Assim, quando, no início da década de 1970, a sua geração, miúdos de 18, 19, 20 anos, começou a organizar-se e a dar corpo a um movimento de descoberta das raízes cantadas, tocadas e dançadas da tradição húngara, em rejeição da música que se popularizara nas cidades, Péter já carregava consigo a experiência das gravações de campo e o conhecimento do terreno. “A diferença entre a música cigana do século XIX e a música tradicional húngara”, concretiza, “quase se pode explicar pelo sabor, pelo tom": "As formas autênticas foram preservadas nas aldeias interiores e poucos etnógrafos tiveram a sorte de visitar esses lugares e recolher essas canções na forma original. O que é curioso é que, mesmo em 1970, as verdadeiras canções tradicionais soavam mais modernas do que aquelas que se tinham popularizado nas cidades.”

A geração que reacendeu o interesse pela música popular na década de 1970 começou então a reunir-se em torno de workshops de dança tradicional, em que os músicos participavam para alimentar e pôr em marcha as sessões. “Claro que a música e a dança na tradição húngara têm uma relação muito estreita”, frisa Péter Éri. “Consegue até sentir-se o ritmo da música pela mera observação da forma com os bailarinos se movem.” Pouco depois, Éri deixava o Sebö Group, onde acompanhara a vocalista Márta Sebestyén – cuja posterior colaboração com os Muzsikás catapultou o grupo para uma justa fama internacional, em particular com o álbum Morning Star (1997) –, para se juntar aos Muzsikás.

Sem escândalo

Claro que, antes de tudo isto, já os compositores Béla Bartók e Zoltán Kodály tinham realizado um impagável trabalho de recolhas das várias tradições musicais dos Cárpatos. Todo esse legado não seria esquecido por este movimento, mas “Bartók e Kódaly focaram-se sobretudo nas canções vocais tradicionais”, compara o músico. Por isso, também com a ajuda da tecnologia que passara a permitir muito mais tempo de gravação, Péter Éri começou a viajar com os Muzsikás para as aldeias onde acreditavam que a tradição se mantinha menos transformada, registando as suas próprias recolhas. “O objectivo, ainda assim, não eram as gravações nem propósitos académicos”, esclarece. “Queríamos era ter essa experiência do território e aprender o reportório e as técnicas daqueles músicos.”

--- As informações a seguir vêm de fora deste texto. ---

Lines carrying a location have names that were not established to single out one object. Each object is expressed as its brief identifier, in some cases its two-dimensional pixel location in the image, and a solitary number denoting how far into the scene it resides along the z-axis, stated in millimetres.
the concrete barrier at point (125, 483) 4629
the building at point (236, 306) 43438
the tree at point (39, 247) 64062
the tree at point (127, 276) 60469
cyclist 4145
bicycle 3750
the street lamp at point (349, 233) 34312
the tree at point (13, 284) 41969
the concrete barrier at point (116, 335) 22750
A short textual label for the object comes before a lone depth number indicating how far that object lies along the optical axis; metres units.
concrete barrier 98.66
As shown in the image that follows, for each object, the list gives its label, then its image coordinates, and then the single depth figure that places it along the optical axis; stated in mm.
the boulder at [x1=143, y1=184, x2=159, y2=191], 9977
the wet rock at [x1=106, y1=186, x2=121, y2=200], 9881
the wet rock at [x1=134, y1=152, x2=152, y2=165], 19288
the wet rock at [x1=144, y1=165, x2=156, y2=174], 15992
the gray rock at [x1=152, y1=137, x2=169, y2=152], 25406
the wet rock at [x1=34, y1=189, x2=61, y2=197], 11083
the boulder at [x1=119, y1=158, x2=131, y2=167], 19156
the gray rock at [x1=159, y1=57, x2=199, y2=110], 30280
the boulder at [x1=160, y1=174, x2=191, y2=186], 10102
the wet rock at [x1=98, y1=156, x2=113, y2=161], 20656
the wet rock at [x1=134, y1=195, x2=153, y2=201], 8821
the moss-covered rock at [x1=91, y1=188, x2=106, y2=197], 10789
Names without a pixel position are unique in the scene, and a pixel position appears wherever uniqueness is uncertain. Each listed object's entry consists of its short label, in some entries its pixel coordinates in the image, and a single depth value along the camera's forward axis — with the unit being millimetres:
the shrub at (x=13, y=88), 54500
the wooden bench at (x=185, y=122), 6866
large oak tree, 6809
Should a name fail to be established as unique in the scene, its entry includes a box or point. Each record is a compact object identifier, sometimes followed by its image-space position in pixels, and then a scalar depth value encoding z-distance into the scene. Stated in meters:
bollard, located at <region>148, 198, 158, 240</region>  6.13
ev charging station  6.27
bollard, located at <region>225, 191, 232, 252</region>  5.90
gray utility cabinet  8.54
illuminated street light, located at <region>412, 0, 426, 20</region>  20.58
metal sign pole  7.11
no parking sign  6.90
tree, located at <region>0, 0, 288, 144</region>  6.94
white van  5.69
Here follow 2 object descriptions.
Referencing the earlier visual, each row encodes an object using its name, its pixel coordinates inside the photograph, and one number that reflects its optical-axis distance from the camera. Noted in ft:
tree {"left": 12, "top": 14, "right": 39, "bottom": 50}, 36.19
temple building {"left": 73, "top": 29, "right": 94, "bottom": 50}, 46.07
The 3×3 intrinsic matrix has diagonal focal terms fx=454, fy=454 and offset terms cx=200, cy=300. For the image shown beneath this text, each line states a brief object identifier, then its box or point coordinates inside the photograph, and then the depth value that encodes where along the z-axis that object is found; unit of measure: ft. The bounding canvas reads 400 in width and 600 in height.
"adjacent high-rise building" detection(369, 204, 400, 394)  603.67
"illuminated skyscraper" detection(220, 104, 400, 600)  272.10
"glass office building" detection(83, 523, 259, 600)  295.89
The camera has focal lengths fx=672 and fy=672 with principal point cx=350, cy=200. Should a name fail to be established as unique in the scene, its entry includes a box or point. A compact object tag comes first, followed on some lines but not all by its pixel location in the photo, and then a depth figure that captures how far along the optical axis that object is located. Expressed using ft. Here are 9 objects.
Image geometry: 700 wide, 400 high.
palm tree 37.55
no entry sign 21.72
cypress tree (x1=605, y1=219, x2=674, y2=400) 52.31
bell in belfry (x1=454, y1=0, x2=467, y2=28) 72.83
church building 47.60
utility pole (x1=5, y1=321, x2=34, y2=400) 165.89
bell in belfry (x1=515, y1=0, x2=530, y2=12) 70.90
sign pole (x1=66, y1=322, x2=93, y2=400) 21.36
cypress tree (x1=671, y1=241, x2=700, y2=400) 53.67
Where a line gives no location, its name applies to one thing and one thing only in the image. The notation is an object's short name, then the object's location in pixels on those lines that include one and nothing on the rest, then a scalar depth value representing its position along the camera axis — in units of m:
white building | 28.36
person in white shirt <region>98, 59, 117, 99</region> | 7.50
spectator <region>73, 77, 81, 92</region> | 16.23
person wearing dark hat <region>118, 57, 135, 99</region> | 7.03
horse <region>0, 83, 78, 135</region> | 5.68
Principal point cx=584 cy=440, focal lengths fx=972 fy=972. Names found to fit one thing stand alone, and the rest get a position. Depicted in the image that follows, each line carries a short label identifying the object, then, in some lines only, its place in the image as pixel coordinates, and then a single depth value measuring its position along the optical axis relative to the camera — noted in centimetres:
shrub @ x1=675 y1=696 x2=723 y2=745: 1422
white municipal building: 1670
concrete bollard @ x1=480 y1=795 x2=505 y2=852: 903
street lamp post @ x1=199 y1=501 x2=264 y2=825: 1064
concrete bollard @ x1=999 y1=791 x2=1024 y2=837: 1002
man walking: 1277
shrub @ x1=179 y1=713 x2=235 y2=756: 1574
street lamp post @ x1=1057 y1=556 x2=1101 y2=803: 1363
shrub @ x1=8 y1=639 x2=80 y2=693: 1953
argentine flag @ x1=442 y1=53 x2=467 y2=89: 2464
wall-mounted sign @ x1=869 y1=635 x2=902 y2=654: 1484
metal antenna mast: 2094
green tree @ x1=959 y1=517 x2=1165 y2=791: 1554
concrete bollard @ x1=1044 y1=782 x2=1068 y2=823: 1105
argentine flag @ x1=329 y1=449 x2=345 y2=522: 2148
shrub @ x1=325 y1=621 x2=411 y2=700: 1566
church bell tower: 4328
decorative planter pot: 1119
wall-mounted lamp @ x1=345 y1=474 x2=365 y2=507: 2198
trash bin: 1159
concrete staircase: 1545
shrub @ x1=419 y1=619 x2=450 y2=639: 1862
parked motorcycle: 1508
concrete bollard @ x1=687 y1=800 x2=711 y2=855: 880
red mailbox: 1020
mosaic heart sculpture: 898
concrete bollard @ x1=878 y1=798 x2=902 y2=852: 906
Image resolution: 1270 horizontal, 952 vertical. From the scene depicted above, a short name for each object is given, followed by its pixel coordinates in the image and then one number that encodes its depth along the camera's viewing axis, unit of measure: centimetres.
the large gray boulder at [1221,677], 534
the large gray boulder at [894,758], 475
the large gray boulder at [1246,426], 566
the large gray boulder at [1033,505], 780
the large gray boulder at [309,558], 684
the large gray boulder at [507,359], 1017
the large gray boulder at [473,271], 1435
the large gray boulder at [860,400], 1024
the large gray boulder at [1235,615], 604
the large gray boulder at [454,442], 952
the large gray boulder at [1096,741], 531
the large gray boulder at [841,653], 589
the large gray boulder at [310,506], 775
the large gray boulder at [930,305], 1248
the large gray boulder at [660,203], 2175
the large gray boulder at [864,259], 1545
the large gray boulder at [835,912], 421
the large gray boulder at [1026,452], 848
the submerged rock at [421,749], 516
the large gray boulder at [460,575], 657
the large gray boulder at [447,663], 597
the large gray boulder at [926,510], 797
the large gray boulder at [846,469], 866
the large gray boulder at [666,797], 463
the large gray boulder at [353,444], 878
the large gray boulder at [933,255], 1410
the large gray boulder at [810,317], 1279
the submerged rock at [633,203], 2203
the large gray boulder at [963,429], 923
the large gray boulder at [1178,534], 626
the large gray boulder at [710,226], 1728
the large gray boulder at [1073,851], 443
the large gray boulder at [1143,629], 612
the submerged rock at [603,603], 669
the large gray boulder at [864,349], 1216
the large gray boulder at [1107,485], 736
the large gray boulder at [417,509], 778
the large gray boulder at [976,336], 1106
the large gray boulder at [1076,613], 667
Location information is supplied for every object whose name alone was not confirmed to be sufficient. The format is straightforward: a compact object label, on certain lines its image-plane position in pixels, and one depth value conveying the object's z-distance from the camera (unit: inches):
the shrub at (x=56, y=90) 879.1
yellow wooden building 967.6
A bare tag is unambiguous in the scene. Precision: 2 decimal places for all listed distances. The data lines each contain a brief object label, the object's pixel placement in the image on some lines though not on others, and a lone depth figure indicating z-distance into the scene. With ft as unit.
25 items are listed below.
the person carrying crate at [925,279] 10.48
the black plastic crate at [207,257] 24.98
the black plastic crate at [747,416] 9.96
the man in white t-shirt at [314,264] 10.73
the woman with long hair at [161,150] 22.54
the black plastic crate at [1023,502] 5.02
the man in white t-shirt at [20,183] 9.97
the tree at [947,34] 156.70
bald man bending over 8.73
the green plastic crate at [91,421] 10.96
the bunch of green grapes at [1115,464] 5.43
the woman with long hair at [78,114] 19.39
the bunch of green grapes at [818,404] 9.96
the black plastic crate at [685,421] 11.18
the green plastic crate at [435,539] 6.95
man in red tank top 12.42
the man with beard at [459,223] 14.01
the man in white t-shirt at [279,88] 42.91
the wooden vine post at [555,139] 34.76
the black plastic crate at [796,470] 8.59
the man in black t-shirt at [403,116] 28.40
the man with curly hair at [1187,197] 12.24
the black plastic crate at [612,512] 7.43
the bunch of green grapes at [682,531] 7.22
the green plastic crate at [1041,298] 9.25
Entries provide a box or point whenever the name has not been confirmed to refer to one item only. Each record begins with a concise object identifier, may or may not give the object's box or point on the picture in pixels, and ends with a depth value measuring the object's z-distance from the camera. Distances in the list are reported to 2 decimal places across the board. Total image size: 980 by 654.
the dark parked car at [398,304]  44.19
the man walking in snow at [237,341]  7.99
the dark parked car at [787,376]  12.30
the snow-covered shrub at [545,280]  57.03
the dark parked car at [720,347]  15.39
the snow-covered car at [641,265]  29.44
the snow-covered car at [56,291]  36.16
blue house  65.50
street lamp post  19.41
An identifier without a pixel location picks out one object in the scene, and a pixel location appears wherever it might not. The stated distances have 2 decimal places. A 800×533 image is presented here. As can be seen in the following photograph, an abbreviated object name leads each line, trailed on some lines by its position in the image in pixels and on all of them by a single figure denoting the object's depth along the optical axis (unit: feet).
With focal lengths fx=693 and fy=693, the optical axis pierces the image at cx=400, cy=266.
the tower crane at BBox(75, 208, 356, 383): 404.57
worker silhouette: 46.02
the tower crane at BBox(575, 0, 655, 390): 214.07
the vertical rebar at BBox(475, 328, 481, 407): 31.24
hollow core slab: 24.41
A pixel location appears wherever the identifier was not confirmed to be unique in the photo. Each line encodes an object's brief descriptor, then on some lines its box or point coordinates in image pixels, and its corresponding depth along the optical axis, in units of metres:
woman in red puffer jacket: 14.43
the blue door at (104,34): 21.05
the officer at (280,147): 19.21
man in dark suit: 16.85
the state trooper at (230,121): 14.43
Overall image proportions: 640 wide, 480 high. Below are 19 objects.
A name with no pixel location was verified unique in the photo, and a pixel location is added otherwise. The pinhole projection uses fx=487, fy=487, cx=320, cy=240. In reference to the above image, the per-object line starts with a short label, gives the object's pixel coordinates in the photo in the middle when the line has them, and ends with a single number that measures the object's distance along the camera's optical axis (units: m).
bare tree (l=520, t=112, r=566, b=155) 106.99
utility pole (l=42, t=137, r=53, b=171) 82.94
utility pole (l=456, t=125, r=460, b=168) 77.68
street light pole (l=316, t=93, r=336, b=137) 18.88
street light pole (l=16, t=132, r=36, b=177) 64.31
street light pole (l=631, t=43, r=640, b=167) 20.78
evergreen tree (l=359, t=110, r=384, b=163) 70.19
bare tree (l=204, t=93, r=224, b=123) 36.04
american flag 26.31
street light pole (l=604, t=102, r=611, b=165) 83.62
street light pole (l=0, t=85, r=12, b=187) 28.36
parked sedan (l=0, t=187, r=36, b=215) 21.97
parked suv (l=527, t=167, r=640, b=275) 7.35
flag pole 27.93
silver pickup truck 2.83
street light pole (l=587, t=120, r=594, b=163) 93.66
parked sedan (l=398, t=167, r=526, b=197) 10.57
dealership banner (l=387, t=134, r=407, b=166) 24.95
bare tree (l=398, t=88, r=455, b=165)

Foi com esses ensinamentos que os Muzsikás tanto se dedicaram a recriar com a fidelidade possível os temas tradicionais que iam desencantando, quanto foram moldando uma linguagem própria sempre baseada nessa relação com a música de fundas raízes húngaras. Sem adulterações de vulto nessa matriz sonora, têm integrado nos últimos anos da sua actividade um concerto em colaboração com o quarteto de cordas Takács, apregoando a porosidade entre música clássica e música popular que Bartók e Koldály defenderam e exploraram nas suas partituras. O reportório, sem surpresas, visita a obra dos dois compositores e afirma essa definição lata do que pode ser a música húngara. Com a vantagem de, ao contrário da época de Bartók, a subida a palco de músicos populares e clássicos não rebentar em nenhuma escandaleira.